* Requirement
In the article "Jane's Story" below, which organization's members went into the egg farm with the author?

>> start Document segment

Saturday Nov 22nd    
   
 





















 

Jane’s Story

by Paul Shapiro

Animal Guardian, the publication of the Doris Day Animal League, Spring 2003, page 23

Jane enjoying the warm sun and the ground beneath her feet.

Like many, I've lived with animals for much of my life. In fact, dogs have been as much a part of my life—if not more—than many of my human friends. I've come to know their individual personalities, likes, dislikes, and most importantly, recognized their desire to live free from suffering.

While understanding this about dogs is self-evident to myself and other animal advocates, some, like myself, have more difficulty feeling the same bond with those animals with whom we never come into contact—except at meal times.

I still remember my first time in an egg farm. I entered the facility—a typical commercial egg farm that confines hens in small wire cages—with other members of Compassion Over Killing (COK) to document conditions and provide aid to the hens. Intellectually, I recognized that the hundreds of thousands of animals around me were suffering. Yet because the birds were so unfamiliar to me, I didn't emotionally feel their misery.

>> end Document segment
>> start Provided records

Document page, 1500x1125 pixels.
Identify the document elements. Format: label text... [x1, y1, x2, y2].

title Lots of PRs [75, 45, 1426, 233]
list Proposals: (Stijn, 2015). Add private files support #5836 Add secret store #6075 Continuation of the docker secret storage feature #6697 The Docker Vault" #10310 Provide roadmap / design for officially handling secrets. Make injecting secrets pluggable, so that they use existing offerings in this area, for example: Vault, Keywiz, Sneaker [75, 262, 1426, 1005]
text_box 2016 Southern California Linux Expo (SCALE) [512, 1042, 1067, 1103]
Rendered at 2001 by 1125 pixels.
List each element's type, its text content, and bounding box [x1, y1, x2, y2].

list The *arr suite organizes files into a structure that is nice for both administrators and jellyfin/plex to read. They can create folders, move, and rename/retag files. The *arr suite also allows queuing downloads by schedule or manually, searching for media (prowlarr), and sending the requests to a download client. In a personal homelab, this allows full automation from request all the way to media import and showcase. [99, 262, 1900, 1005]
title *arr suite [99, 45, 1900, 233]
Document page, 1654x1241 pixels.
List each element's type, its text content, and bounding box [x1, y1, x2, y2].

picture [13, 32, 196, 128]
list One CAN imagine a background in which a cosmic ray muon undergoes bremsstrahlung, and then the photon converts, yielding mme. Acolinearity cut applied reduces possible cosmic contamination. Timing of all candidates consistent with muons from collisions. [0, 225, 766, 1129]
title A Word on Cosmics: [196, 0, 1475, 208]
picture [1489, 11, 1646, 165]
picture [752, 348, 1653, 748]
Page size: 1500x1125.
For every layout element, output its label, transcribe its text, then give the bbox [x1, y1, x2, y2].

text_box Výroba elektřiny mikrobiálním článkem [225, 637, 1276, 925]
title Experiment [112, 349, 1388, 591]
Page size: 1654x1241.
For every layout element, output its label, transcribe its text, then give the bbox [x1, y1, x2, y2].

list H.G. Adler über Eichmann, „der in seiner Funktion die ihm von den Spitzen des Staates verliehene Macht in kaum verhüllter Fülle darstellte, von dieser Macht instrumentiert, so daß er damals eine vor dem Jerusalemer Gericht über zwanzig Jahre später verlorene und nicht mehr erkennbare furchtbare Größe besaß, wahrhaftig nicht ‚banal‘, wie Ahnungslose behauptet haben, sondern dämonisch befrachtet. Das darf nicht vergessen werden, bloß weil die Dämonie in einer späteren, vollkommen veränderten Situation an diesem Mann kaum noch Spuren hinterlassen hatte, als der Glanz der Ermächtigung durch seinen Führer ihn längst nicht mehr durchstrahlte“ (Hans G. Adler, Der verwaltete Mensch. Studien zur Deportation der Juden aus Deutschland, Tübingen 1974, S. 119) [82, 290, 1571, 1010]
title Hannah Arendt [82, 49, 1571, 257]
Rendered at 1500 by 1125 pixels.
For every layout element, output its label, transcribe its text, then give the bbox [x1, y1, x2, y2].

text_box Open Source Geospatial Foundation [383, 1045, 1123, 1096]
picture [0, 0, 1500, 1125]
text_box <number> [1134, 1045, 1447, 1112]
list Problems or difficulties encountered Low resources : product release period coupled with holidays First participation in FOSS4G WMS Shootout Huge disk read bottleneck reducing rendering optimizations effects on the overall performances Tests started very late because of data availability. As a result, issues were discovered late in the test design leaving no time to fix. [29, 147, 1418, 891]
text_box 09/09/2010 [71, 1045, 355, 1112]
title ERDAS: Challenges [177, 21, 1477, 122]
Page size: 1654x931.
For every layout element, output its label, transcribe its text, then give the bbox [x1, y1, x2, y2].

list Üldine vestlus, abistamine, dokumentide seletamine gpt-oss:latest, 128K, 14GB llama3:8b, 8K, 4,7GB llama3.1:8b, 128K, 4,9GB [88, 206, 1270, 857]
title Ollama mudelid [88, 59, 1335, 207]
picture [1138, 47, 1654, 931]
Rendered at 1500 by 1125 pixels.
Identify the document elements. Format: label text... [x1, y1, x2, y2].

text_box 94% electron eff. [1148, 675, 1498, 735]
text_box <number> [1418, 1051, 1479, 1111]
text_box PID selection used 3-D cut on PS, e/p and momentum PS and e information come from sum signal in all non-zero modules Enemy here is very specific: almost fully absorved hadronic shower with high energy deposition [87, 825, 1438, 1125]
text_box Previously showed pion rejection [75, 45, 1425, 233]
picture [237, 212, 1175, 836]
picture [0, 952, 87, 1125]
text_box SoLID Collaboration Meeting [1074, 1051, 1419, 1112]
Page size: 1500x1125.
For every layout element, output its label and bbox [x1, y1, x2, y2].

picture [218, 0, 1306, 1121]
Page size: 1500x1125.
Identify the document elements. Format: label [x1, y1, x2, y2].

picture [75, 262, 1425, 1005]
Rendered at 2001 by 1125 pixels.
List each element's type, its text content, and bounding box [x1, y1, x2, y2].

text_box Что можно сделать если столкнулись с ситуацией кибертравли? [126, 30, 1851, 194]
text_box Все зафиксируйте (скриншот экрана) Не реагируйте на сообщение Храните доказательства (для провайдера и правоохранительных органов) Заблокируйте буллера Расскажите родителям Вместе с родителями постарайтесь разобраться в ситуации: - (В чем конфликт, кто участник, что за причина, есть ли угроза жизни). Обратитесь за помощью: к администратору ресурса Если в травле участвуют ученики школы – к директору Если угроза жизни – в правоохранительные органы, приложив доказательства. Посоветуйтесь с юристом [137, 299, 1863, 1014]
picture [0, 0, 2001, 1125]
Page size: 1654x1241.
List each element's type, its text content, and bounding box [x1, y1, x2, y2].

>> end Provided records

* Task answer
Compassion Over Killing (COK)